◆ EXCERPT PROVIDED:

That's not Pedro Martinez. That's maybe Pedro Feliciano. Or Teddy Martinez in mop-up duty. Pedro should have been Maydro. According to Metsblog, he posted a 2.14 ERA in the merry, merry month. How on earth is that 0-1 material? At worst, it should be 0-0-6 because I continue to be in Pedro's (or K-Dro's) Corner (or Korner) from last Friday night. He said then he didn't lose. He's right. He doesn't lose. At least he hasn't in 2006 from this vantage point.

I don't usually get caught up in pitchers' records because they're subject to so many variables. The only number that ever mattered was 20 and twenty-game winners are an extinct species in these parts; Frank Viola was our last. If starters, almost by design, almost never finish, decisions are bound to be community property with the bullpen. So why dwell on an ND when you can revel in an Endy? Besides, Pedro needn't win another game to gain induction into Cooperstown five years from the minute he retires. But he's entitled to those he's earned on our behalf.

◆ USING THE INFORMATION:
a: Copy the passage on Pedro Martinez word for word, between "That's not Pedro" and "this vantage point.", inclusive.
b: According to the passage on Pedro Martinez, why does the writer not usually get caught up in pitchers' records?

[Document images with their source code]

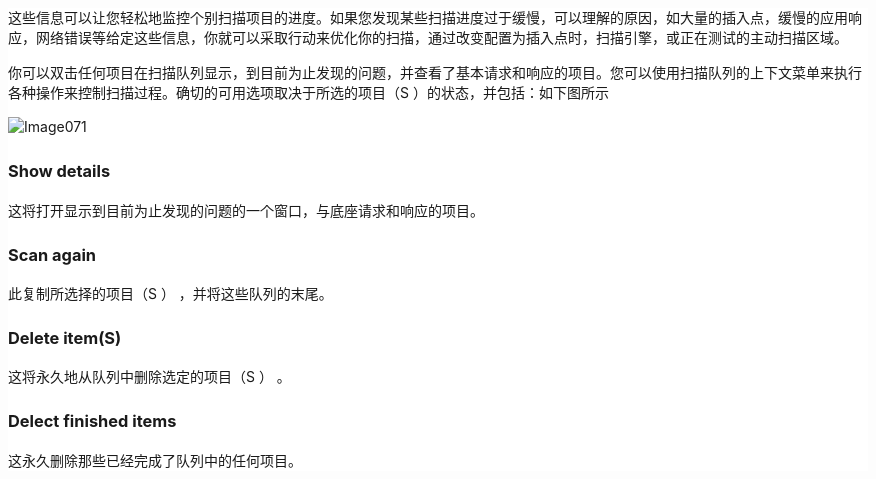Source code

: 这些信息可以让您轻松地监控个别扫描项目的进度。如果您发现某些扫描进度过于缓慢，可以理解的原因，如大量的插入点，缓慢的应用响应，网络错误等给定这些信息，你就可以采取行动来优化你的扫描，通过改变配置为插入点时，扫描引擎，或正在测试的主动扫描区域。

你可以双击任何项目在扫描队列显示，到目前为止发现的问题，并查看了基本请求和响应的项目。您可以使用扫描队列的上下文菜单来执行各种操作来控制扫描过程。确切的可用选项取决于所选的项目（S ）的状态，并包括：如下图所示

![Image071](http://drops.javaweb.org/uploads/images/522fe83e46aef984d802140370e0eed34e886a2f.jpg)

### Show details

这将打开显示到目前为止发现的问题的一个窗口，与底座请求和响应的项目。

### Scan again

此复制所选择的项目（S ） ，并将这些队列的末尾。

### Delete item(S)

这将永久地从队列中删除选定的项目（S ） 。

### Delect finished items

这永久删除那些已经完成了队列中的任何项目。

◆ RESULTS FOR THE EXERCISE:
a:
That's not Pedro Martinez. That's maybe Pedro Feliciano. Or Teddy Martinez in mop-up duty. Pedro should have been Maydro. According to Metsblog, he posted a 2.14 ERA in the merry, merry month. How on earth is that 0-1 material? At worst, it should be 0-0-6 because I continue to be in Pedro's (or K-Dro's) Corner (or Korner) from last Friday night. He said then he didn't lose. He's right. He doesn't lose. At least he hasn't in 2006 from this vantage point.

b: The writer doesn't usually get caught up in pitchers' records because they are subject to so many variables.